> **Activity**
Your task is to output the listing exactly, leaving every image out.
= Beginning of Section =
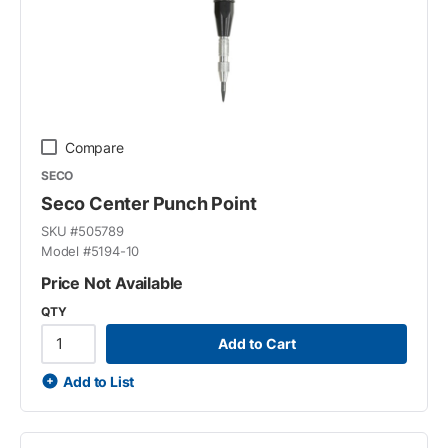
Compare
SECO
Seco Center Punch Point
SKU #
505789
Model #
5194-10
Price Not Available
QTY
Add to Cart
Add to List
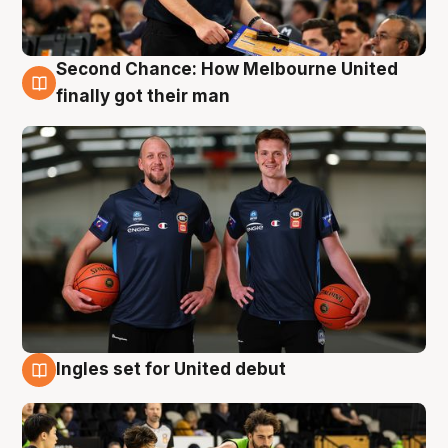
Second Chance: How Melbourne United
8 Aug
finally got their man
Ingles set for United debut
7 Aug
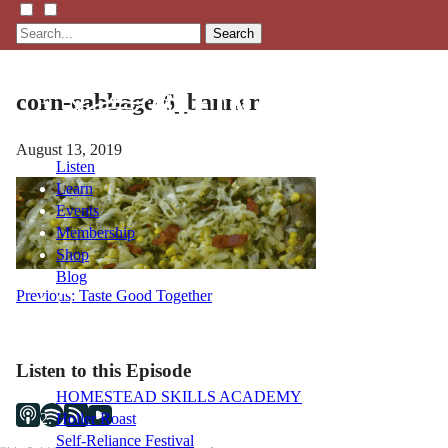
Search
corn-cabbage-6_banner
August 13, 2019
Listen
Learn
Events
Membership
Shop
Blog
Post
Previous:
Taste Good Together
navigation
LFTN
NETWORK
Listen to this Episode
HOMESTEAD SKILLS ACADEMY
Holler Roast
Self-Reliance Festival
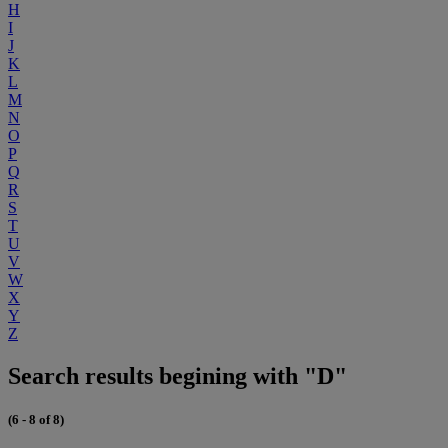
H
I
J
K
L
M
N
O
P
Q
R
S
T
U
V
W
X
Y
Z
Search results begining with "D"
(6 - 8 of 8)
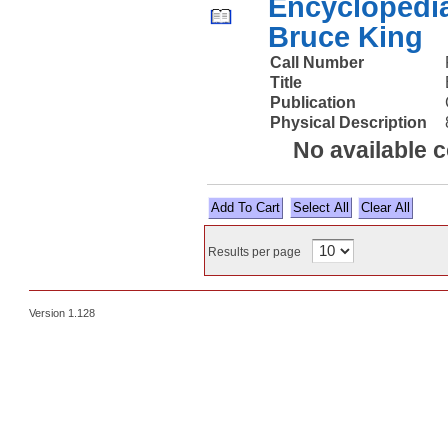
Encyclopedia
Bruce King
Call Number
Title
Publication
Physical Description
No available 
Select All
Results per page
Version 1.128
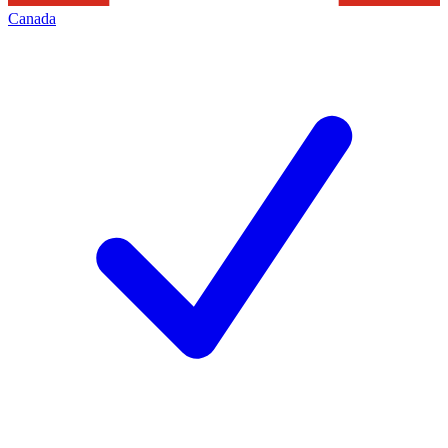
Canada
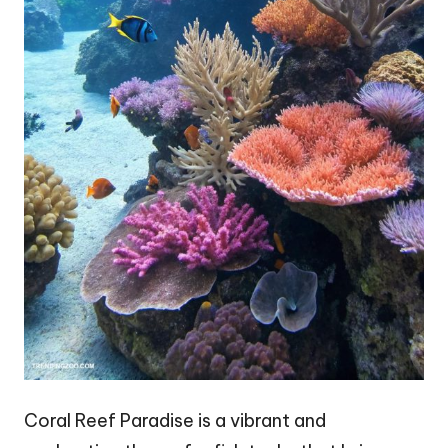
Coral Reef Paradise is a vibrant and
= End of Section =
> **Response box**
Compare
SECO
Seco Center Punch Point
SKU #
505789
Model #
5194-10
Price Not Available
QTY
Add to Cart
Add to List
Second Chance: How Melbourne United
8 Aug
finally got their man
Ingles set for United debut
7 Aug
Search
corn-cabbage-6_banner
August 13, 2019
Listen
Learn
Events
Membership
Shop
Blog
Post
Previous:
Taste Good Together
navigation
LFTN
NETWORK
Listen to this Episode
HOMESTEAD SKILLS ACADEMY
Holler Roast
Self-Reliance Festival
H
I
J
K
L
M
N
O
P
Q
R
S
T
U
V
W
X
Y
Z
Search results begining with "D"
(6 - 8 of 8)
Encyclopedia
Bruce King
Call Number
Title
Publication
Physical Description
No available 
Select All
Results per page
Version 1.128
Canada
Coral Reef Paradise is a vibrant and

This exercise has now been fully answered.